John Dayal, président de l’AICU (All India Catholic Union), qui s’est exprimé dans un communiqué du 19 novembre dernier, a qualifié les propos du leader nationaliste hindou de “racistes” et “nourris par des préjugés datant d’une époque d’eugénisme qui s’est éteinte avec la fin des concepts hitlériens de ‘race pure’ Il a également souligné le caractère discriminatoire de son discours vis-à-vis des fem-mes, perçues uniquement sous l’angle de la maternité : “Sa conception de la femme indienne, victime d’agressions sexuelles dès son enfance sous couvert de mariage traditionnel et qui, à présent, est considérée comme un moyen politique de servir une idéologie démente et haineuse vis-à-vis des autres communautés, est épouvantable et inacceptable.” Le président de l’AICU a aussi ajouté : “Ces dernières années, nous avons déjà pu nous familiariser avec les propos très dangereux du groupe ultra nationaliste Rashtriya Swayamsewak Sangh : demande d’élimination des pays voisins, critiques très violentes exprimées contre les minorités religieuses chrétienne et musulmane (.). Le RSS cherche à supprimer le pluralisme indien (.). Les minorités ethniques, aborigènes et religieuses ont alerté la société indienne car ses messages ébranlent les principes démocratiques qui sous-tendent l’unité et l’intégrité de l’Inde.”

John Dayal a précisé de surcroît que les statistiques utilisées par le RSS sont douteuses en ce sens qu’elles puisent leurs sources dans une publication de 2001 produite par le Center for Policy Studies de Chennai (Madras), connu pour être proche des thèses de l’extrême droite hindoue. Parue peu après le recensement de 2001, cette publication, soutenue par le gouvernement pro-BJP d’alors, visait à développer l’idée d’une explosion démographique des populations musulmanes et d’une expansion du terrorisme par les chrétiens des Etats du Nord-Est de l’Inde. Enfin, John Dayal a souligné que les conclusions du RSS étaient elles-mêmes contredites par les données officielles du gouvernement fédéral indien, publiées en 2001 dans une autre étude rédigée par le People of India Project. Cette étude mettait en évidence, d’une part, que la polygamie était plus fréquente chez certains groupes non musulmans que chez les groupes musulmans et que, d’autre part, le pourcentage de la population chrétienne avait tendance à diminuer, même dans les régions les plus pauvres et les plus rurales de l’Inde, du fait de la politique de restriction des naissances. “Le mythe d’une conspiration chrétienne qui serait fondée sur les conversions et l’augmentation démographique est un mensonge motivé par une volonté de calomnier une communauté entière a ajouté le président de l’AICU (1).

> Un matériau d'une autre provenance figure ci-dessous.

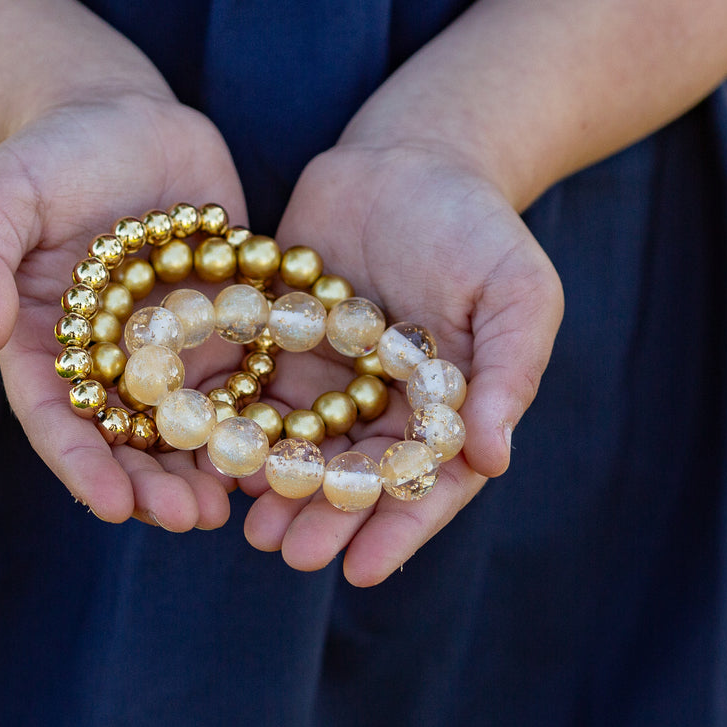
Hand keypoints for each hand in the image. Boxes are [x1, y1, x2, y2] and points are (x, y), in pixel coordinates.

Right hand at [0, 89, 247, 531]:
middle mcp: (107, 362)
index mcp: (45, 347)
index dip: (83, 467)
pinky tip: (283, 448)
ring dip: (207, 470)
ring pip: (188, 427)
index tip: (113, 507)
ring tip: (233, 505)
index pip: (58, 421)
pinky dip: (257, 419)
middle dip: (154, 486)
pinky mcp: (221, 325)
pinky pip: (242, 382)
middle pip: (127, 440)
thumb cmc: (48, 154)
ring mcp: (169, 350)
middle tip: (190, 518)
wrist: (121, 113)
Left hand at [242, 143, 562, 584]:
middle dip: (323, 519)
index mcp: (446, 408)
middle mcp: (384, 406)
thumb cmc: (478, 223)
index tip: (361, 571)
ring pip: (299, 448)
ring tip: (247, 526)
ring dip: (274, 490)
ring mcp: (330, 379)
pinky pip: (254, 395)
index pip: (423, 485)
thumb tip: (492, 458)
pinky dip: (234, 428)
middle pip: (352, 477)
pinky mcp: (280, 345)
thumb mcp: (516, 290)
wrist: (411, 155)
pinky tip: (210, 458)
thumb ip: (507, 371)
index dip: (395, 529)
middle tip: (290, 556)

Le 19 novembre dernier, Sajan K. George, délégué du GCIC (Global Council of Indian Christians), a déclaré à l’agence SAR News : “Les propos de l’extrémiste hindou vis-à-vis des femmes indiennes sont une volonté délibérée de ‘talibaniser’ la société indienne (.). Ces remarques méprisantes envers les chrétiens du Nord-Est de l’Inde ont pour but d’inciter à la violence en semant la discorde.” Sajan K. George a demandé que le responsable du RSS présente des excuses et que le gouvernement fédéral tienne K. S. Sudarshan et ses homologues responsables des troubles causés dans le Nord-Est de l’Inde, du fait du sentiment d’aliénation et d’insulte ressentis par les minorités de la région.

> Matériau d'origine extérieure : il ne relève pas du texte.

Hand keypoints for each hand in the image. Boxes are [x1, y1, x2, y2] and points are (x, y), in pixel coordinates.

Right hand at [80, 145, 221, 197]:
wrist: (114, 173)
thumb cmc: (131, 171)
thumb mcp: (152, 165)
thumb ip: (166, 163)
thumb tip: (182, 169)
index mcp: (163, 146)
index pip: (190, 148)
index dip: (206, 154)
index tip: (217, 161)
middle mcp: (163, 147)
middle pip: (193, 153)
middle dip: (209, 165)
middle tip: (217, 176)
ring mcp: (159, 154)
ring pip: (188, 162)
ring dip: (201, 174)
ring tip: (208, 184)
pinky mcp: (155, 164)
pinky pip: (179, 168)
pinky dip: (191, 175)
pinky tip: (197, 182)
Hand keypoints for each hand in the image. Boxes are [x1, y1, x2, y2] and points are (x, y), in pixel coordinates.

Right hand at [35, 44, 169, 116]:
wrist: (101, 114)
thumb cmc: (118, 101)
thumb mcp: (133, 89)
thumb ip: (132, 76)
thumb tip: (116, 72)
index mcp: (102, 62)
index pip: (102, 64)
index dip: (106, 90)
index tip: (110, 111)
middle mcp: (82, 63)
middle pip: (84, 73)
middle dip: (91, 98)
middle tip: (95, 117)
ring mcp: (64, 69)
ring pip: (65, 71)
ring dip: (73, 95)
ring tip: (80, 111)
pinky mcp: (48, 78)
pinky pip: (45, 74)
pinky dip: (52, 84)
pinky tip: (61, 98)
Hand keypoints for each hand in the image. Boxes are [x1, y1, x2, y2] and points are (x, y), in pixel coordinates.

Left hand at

Le RSS est considéré comme le noyau dur de la nébuleuse des mouvements de l’extrême droite hindoue. Ce mouvement nationaliste indien, créé en 1925 par le Dr. K. B. Hedgewar, qui admirait Benito Mussolini, se fonde sur les principes de (terme qui désigne à la fois le mouvement nationaliste hindou et la doctrine sociale et politique qui l’accompagne et qui vise à identifier l’hindouisme à la nation indienne) (2). Après l’assassinat du Mahatma Gandhi par Nathuram Godse, un ancien membre du RSS, l’organisation a été déclarée illégale en 1948, puis a de nouveau été autorisée l’année suivante. Par le biais de ses différentes ramifications, le RSS est présent à tous les niveaux de la société indienne. Ses principaux objectifs sont la propagation des valeurs de l’hindouisme et la lutte contre l’influence des autres religions, notamment l’islam (3) et le christianisme.